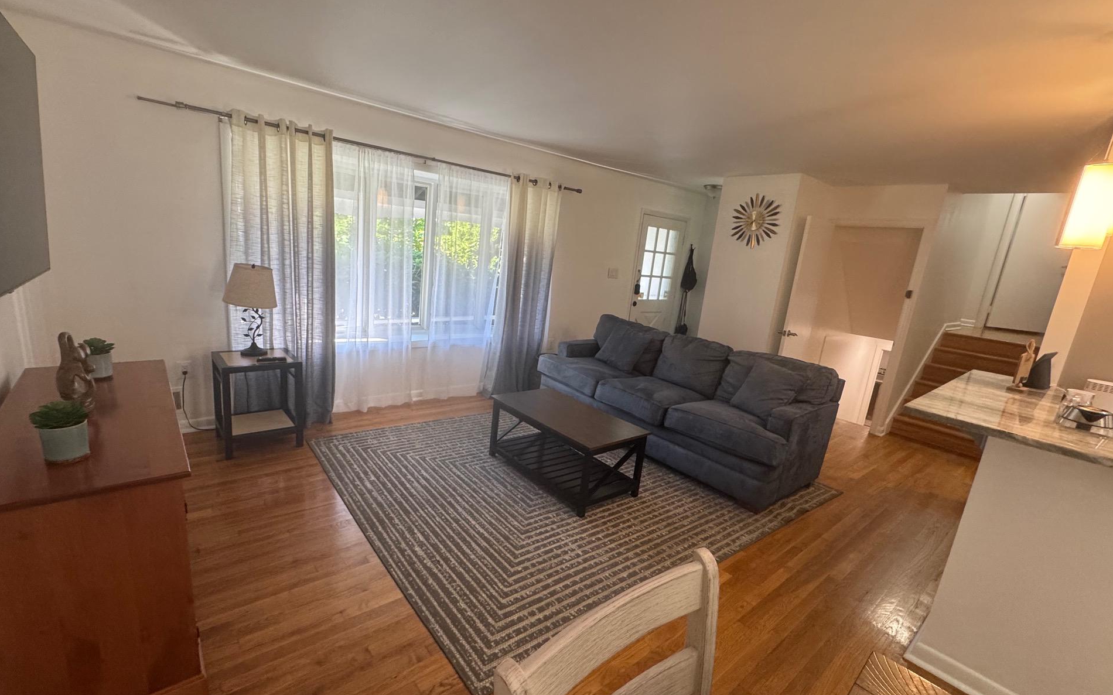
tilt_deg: -14.2
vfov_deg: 71.2
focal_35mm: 16
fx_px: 485
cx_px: 541
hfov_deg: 97.8
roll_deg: -6.0
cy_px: 364
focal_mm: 2.22
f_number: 2.2
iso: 250
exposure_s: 1/120
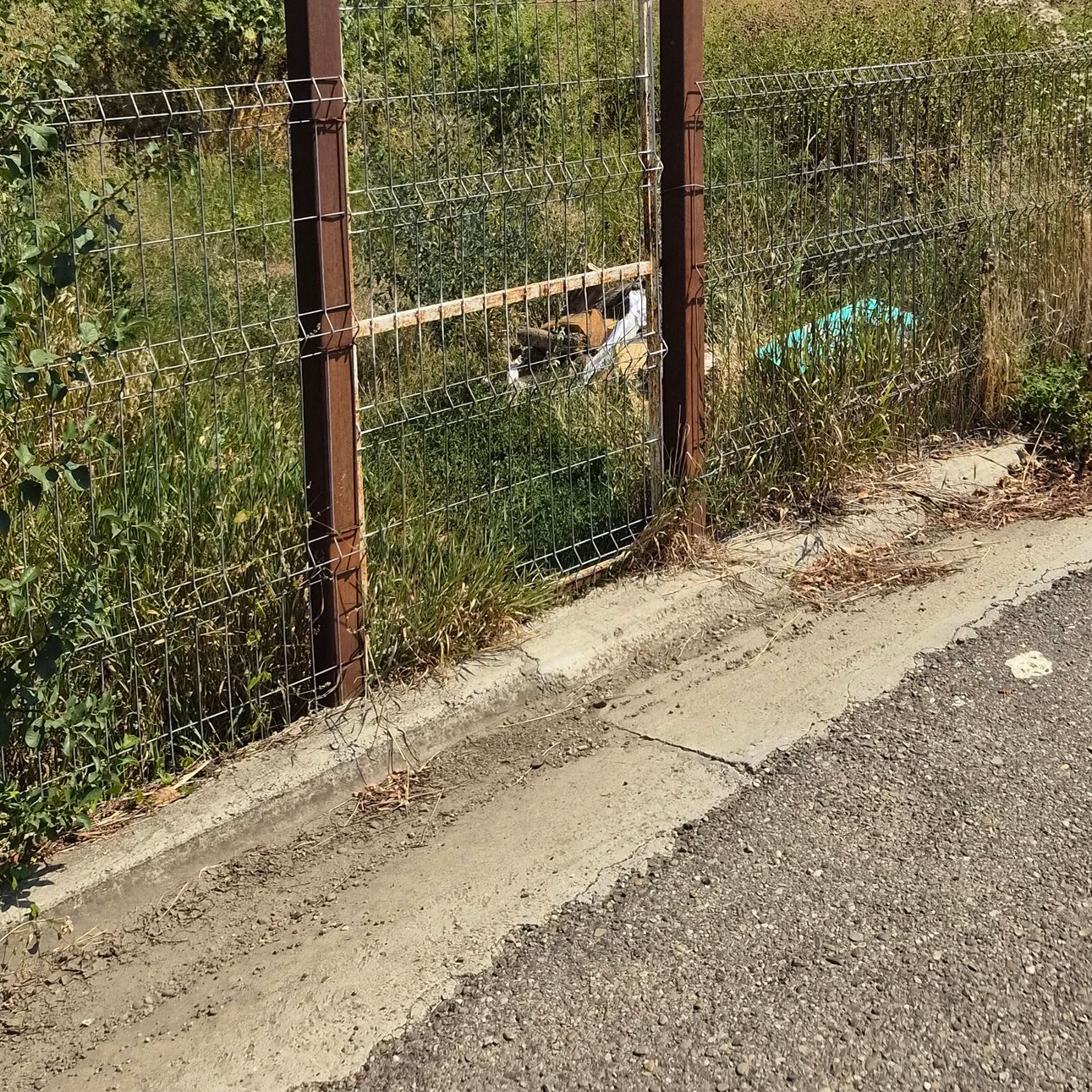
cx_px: 645
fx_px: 1499
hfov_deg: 39.9
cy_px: 148
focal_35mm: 42
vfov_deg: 37.8
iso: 80
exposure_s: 1/5744
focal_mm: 5.4
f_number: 1.8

PROBLEM TO SOLVE:
Copy every entry exactly; drop the pictures.

RESULT FOR THIS EXERCISE:
tilt_deg: -14.2
vfov_deg: 71.2
focal_35mm: 16
fx_px: 485
cx_px: 541
hfov_deg: 97.8
roll_deg: -6.0
cy_px: 364
focal_mm: 2.22
f_number: 2.2
iso: 250
exposure_s: 1/120
cx_px: 645
fx_px: 1499
hfov_deg: 39.9
cy_px: 148
focal_35mm: 42
vfov_deg: 37.8
iso: 80
exposure_s: 1/5744
focal_mm: 5.4
f_number: 1.8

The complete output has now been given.